Argument Type Default Required Description
-m, --model_path str Yes Path to the TTS model directory or weight file
-b, --backend str Yes Inference backend: llama-cpp, vllm, sglang, mlx-lm, torch
--lang str None No Language type for OrpheusTTS, e.g., mandarin, english, french, etc.
--snac_path str None No Path to SNAC module for OrpheusTTS
--llm_tensorrt_path str None No Path to the TensorRT model. Only effective when the backend is set to tensorrt-llm. If not provided, defaults to {model_path}/tensorrt-engine
--llm_device str auto No Device for LLM computation: cpu or cuda
--tokenizer_device str auto No Device for audio tokenizer
--detokenizer_device str auto No Device for audio detokenizer
--wav2vec_attn_implementation str eager No wav2vec attention implementation: sdpa, flash_attention_2, eager
--llm_attn_implementation str eager No LLM attention implementation: same as above
--max_length int 32768 No Maximum generation length (in tokens)
--llm_gpu_memory_utilization float 0.6 No GPU memory utilization ratio for vllm/sglang backends
--torch_dtype str auto No Data type for Torch backend: float16, bfloat16, float32, auto
--cache_implementation str None No Decoding cache type: static, offloaded_static, sliding_window, hybrid, mamba, quantized
--seed int 0 No Random seed
--batch_size int 1 No Max concurrent synthesis requests per batch
--llm_batch_size int 256 No Max LLM batch size per run
--wait_timeout float 0.01 No Timeout for dynamic batching (in seconds)

Generation Control Arguments (add_generate_parser)

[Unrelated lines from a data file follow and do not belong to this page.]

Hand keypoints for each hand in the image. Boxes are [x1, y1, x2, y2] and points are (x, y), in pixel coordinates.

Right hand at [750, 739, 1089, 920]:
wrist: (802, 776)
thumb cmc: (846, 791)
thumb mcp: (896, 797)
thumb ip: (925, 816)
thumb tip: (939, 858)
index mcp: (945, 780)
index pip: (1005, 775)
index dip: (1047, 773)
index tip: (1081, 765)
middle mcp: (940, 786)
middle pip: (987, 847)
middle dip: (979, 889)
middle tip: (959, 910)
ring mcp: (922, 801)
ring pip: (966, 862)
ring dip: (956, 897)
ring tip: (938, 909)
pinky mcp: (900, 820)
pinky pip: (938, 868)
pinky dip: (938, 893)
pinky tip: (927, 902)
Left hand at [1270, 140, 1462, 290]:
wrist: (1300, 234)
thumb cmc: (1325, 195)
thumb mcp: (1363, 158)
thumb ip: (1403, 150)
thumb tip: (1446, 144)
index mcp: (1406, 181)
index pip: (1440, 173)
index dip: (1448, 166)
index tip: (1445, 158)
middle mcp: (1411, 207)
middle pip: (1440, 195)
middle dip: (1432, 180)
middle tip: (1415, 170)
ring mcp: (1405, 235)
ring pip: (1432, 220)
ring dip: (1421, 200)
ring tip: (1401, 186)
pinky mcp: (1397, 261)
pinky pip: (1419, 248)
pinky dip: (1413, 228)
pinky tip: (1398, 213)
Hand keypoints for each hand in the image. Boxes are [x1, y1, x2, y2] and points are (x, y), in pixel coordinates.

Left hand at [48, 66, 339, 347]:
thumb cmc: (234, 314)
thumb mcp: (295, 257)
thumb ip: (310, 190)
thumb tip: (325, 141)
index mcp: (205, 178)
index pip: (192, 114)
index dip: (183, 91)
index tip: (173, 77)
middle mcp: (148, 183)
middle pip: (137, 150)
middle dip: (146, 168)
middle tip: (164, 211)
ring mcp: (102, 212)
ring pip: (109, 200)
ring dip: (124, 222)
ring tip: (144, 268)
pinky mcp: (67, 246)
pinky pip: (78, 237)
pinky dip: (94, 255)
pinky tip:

Argument Type Default Required Description
--pitch str None No Pitch adjustment: very_low, low, moderate, high, very_high
--speed str None No Speed adjustment: same options as pitch
--temperature float 0.9 No Controls randomness — higher values yield more diverse outputs
--top_k int 50 No Top-K sampling: retain top K tokens with highest probability
--top_p float 0.95 No Top-P (nucleus) sampling threshold
--repetition_penalty float 1.0 No Penalty factor for repetition; higher values reduce repetition
--max_tokens int 4096 No Maximum number of tokens to generate

Examples

  1. Basic Synthesis

    flashtts infer \
      -i "Quick start demo." \
      -m ./models/spark-tts \
      -b vllm \
      -o demo.wav
  2. SparkTTS Voice Cloning

    flashtts infer \
      -i "Voice cloning sample." \
      -m ./models/spark-tts \
      -b vllm \
      --reference_audio ref.wav \
      -o clone.wav
  3. MegaTTS3 Voice Cloning

    flashtts infer \
      -i "Voice cloning sample." \
      -m ./models/mega-tts3 \
      -b vllm \
      --reference_audio ref.wav \
      --latent_file ref_latent.npy \
      -o clone_mega.wav
  4. Custom Pitch and Speed

    flashtts infer \
      -i "Example with adjusted pitch and speed." \
      -m ./models/spark-tts \
      -b vllm \
      --pitch high \
      --speed low \
      -o tuned.wav

FAQ

  • Missing --model_path
    Please specify the model path using -m/--model_path.
  • Backend Dependency Not Installed
    If you encounter backend failures (e.g., vllm, sglang), make sure the corresponding libraries are installed.
  • MegaTTS3 Missing latent_file
    When cloning with MegaTTS3, you must provide --latent_file.
  • Out of GPU Memory
    Try lowering --llm_gpu_memory_utilization, moving audio modules to CPU, or switching to the llama-cpp backend.